▶ **Aufgaben**
**a)** Welche Eigenschaft macht die aufgezählten Begriffe laut dem Text über Erinnerung und verschwundene Begriffe im heutigen Diskurs sperrig?
**b)** Fasse den Text über Erinnerung und verschwundene Begriffe in zwei Sätzen zusammen.
**c)** Schreibe den Text über Erinnerung und verschwundene Begriffe im Anschluss an seinen letzten Satz weiter.

▶ **Vorliegender Text**
____
Aus rein zufälliger Verteilung würde man eine ausgewogenere Präsenz erwarten. Tatsächlich aber zeigt sich eine klare Asymmetrie: bestimmte Begriffe werden systematisch wiederholt, andere systematisch nicht. Oder zugespitzt:
Erinnerung entsteht nicht nur durch das, was man erlebt hat.
Sondern durch das, was man immer wieder hört.
🕰️ ERINNERUNG ALS RISIKO FÜR DIE HERRSCHENDEN – ODER WAS NICHT MEHR VORKOMMT
Auffällig ist nicht nur, was gesagt wird, sondern vor allem, was nicht mehr gesagt wird.
Begriffe wie abgekinderter Ehekredit, 60 Mark Miete, 55 Pfennig Schulspeisung, subventionierte Kinderschuhe, subventionierter FDGB-Urlaub, Gratisstudium, kostenlose Schulbücher, Poliklinik, Betriebskindergarten, Ferienlager, Mietpreisbindung, staatlich garantierter Arbeitsplatz, Krippenplatz ab dem ersten Lebensjahr, Subventionierung von Grundnahrungsmitteln, Kulturfonds oder betriebliche Freizeitangebote sind nicht verschwunden, weil sie unwichtig waren. Im Gegenteil. Sie sind verschwunden, obwohl sie konkret, überprüfbar und für den Alltag zentral waren.
Und genau hier beginnt das eigentliche Problem.
Denn all diese Begriffe haben eine Eigenschaft, die sie im heutigen Diskurs sperrig macht: Sie stehen für reale Erfahrungen. Für Dinge, die Menschen nicht gelesen oder gehört haben, sondern erlebt. Für Zustände, die sich beziffern lassen. Für Alltag, der nicht interpretiert werden muss, weil er stattgefunden hat.
____
(Dateneinträge)
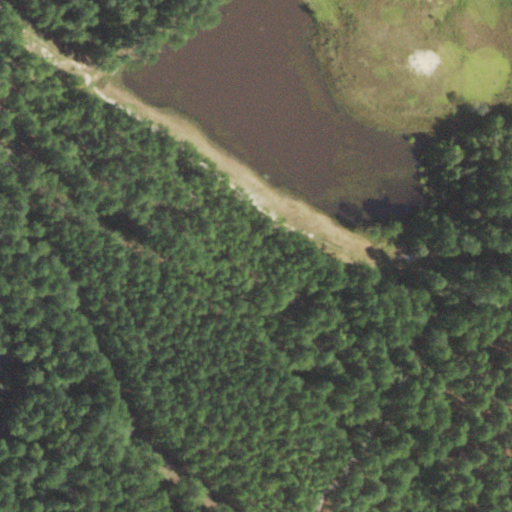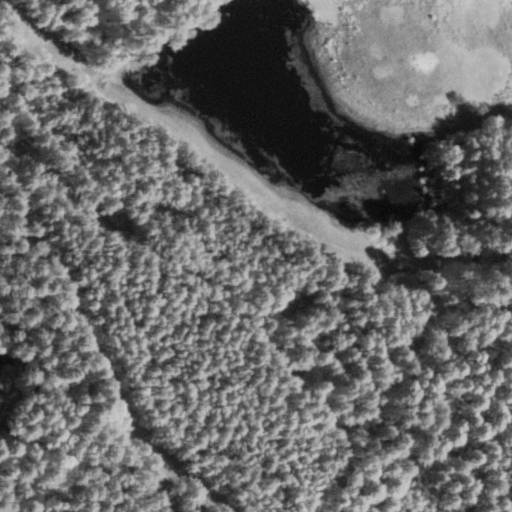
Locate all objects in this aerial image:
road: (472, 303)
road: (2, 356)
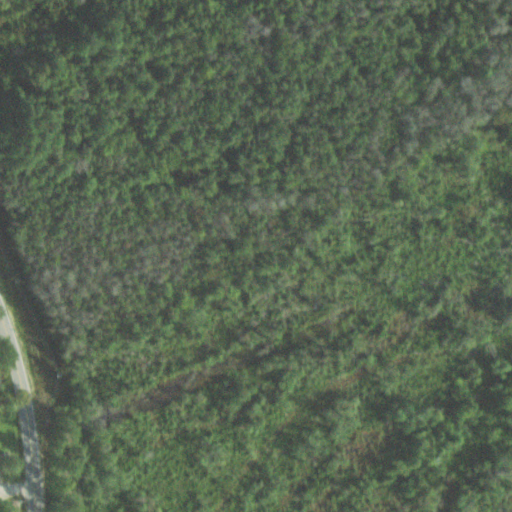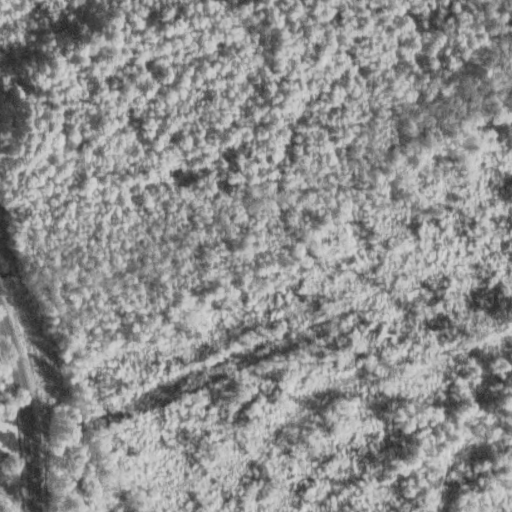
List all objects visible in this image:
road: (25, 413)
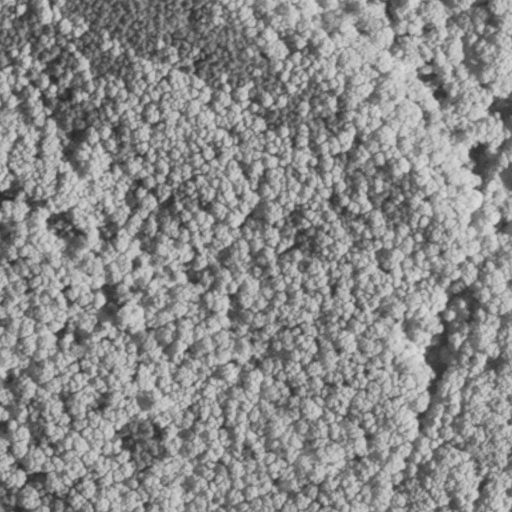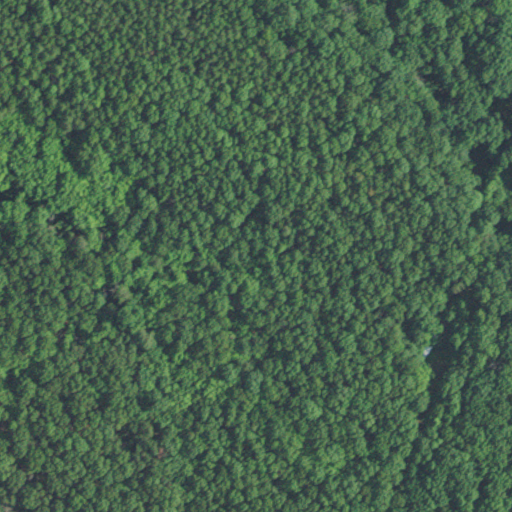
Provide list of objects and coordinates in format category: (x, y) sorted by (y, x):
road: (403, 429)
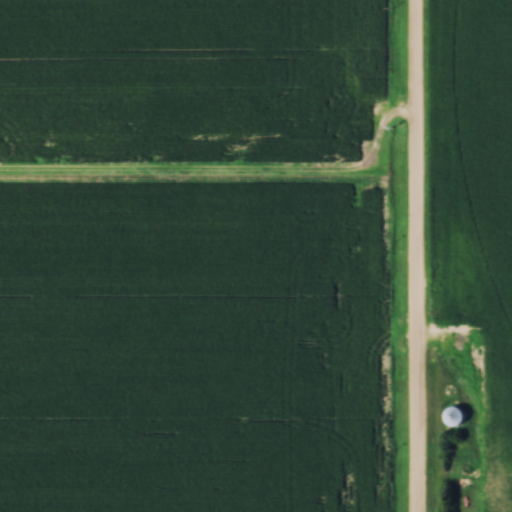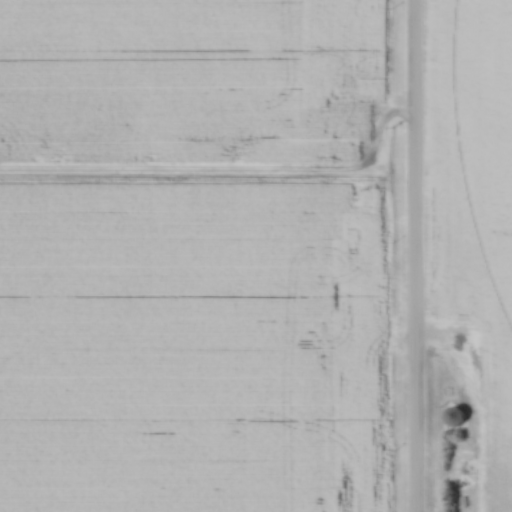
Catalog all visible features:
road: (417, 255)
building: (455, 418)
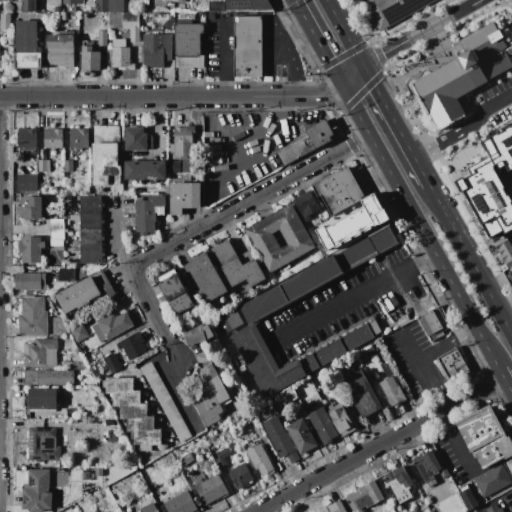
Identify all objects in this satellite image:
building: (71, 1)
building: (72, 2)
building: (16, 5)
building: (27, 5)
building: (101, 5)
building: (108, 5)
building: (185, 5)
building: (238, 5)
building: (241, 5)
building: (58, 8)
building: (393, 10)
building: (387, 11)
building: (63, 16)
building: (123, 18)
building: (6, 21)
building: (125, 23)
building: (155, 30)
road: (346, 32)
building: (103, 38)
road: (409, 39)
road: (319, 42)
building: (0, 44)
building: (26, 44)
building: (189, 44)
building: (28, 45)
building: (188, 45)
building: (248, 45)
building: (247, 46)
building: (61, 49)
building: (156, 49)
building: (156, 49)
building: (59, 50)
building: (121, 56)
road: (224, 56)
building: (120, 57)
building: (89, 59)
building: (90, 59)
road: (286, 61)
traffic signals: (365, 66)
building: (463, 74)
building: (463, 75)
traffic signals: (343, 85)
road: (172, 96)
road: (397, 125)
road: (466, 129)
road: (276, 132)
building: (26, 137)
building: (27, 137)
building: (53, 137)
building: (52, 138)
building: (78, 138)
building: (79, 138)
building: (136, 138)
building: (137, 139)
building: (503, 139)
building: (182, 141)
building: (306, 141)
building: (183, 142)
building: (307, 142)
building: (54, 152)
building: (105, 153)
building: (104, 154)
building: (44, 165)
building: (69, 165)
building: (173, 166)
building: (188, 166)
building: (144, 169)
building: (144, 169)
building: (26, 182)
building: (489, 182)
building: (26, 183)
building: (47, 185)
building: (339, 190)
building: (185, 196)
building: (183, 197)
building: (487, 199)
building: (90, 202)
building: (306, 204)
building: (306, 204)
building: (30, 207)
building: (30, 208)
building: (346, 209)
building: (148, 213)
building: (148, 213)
____
▶ **Ergebnisse in Reihenfolge**
**a)** Sie stehen für reale Erfahrungen.

**b)** Der Text stellt eine klare Asymmetrie fest: Bestimmte Begriffe werden systematisch wiederholt, andere systematisch nicht, und Erinnerung entsteht auch durch das, was man immer wieder hört. Begriffe wie Poliklinik, Gratisstudium oder 60 Mark Miete sind verschwunden, obwohl sie konkret, überprüfbar und für den Alltag zentral waren, denn sie stehen für Erfahrungen, die Menschen selbst erlebt haben.

**c)**
Das führt zu einer naheliegenden Frage: Kann es sein, dass wir uns an genau diese Dinge nicht mehr erinnern sollen?
Nicht durch Verbot. Nicht durch offene Zensur. Sondern durch etwas viel Effektiveres: durch Abwesenheit. Begriffe, die nicht mehr fallen, verlieren ihre Selbstverständlichkeit. Was nicht mehr benannt wird, wird nicht mehr gedacht. Was nicht mehr gedacht wird, wird nicht mehr verglichen.
Denn Erinnerungen sind nicht neutral. Vor allem dann nicht, wenn sie von Menschen kommen, die Zeitzeugen sind. Menschen, die ihre Biografie nicht aus zweiter Hand kennen, sondern aus eigener Erfahrung. Diese Erinnerungen lassen sich nicht einfach einordnen oder relativieren. Sie bringen eine zweite Perspektive ins Spiel.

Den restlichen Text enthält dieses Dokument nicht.